- _How to complete this task_:
In the listing below, find the line containing "دیا ، تو جس" and the line containing "کھانا کھایا اور". Repeat exactly those two lines and every line between them.

- _Records for this task_:
>>>

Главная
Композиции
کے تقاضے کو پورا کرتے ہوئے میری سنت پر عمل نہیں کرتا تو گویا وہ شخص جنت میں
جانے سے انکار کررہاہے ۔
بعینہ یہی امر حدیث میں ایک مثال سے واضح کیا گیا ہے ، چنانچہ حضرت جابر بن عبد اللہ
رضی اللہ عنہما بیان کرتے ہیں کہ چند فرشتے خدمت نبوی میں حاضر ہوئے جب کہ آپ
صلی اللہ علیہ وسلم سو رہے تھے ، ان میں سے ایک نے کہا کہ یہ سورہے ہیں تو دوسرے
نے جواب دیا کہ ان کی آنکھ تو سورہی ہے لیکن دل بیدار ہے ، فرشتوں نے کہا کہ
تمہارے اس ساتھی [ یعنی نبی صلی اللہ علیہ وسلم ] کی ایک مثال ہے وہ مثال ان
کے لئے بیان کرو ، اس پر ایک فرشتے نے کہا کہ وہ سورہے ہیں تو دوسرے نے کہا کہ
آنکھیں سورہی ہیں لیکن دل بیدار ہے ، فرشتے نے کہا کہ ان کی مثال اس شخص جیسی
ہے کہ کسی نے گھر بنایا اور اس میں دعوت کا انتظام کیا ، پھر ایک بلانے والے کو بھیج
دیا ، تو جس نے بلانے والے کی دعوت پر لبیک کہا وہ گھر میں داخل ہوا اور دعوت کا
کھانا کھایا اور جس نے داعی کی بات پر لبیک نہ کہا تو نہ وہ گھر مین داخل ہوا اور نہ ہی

<<<
>>>

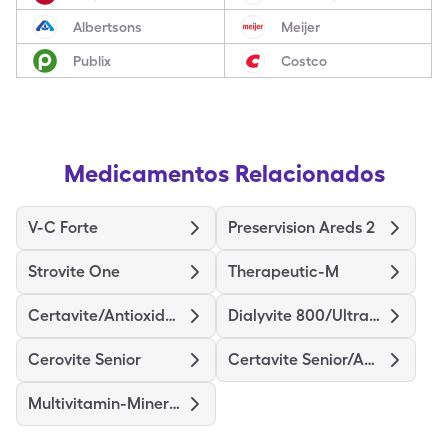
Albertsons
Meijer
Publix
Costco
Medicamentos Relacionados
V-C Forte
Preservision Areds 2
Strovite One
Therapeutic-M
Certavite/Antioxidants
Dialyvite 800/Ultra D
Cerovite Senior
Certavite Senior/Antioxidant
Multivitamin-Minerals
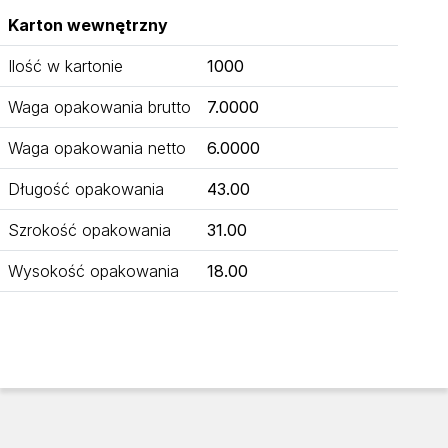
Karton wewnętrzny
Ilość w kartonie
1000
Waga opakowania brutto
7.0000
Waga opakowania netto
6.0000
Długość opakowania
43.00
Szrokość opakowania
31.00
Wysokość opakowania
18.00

<<<
>>>

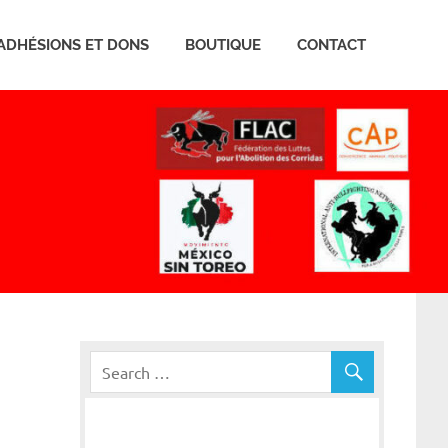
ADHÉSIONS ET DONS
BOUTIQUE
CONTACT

<<<

- _Solution to this exercise_:
دیا ، تو جس نے بلانے والے کی دعوت پر لبیک کہا وہ گھر میں داخل ہوا اور دعوت کا
کھانا کھایا اور جس نے داعی کی بات پر لبیک نہ کہا تو نہ وہ گھر مین داخل ہوا اور نہ ہی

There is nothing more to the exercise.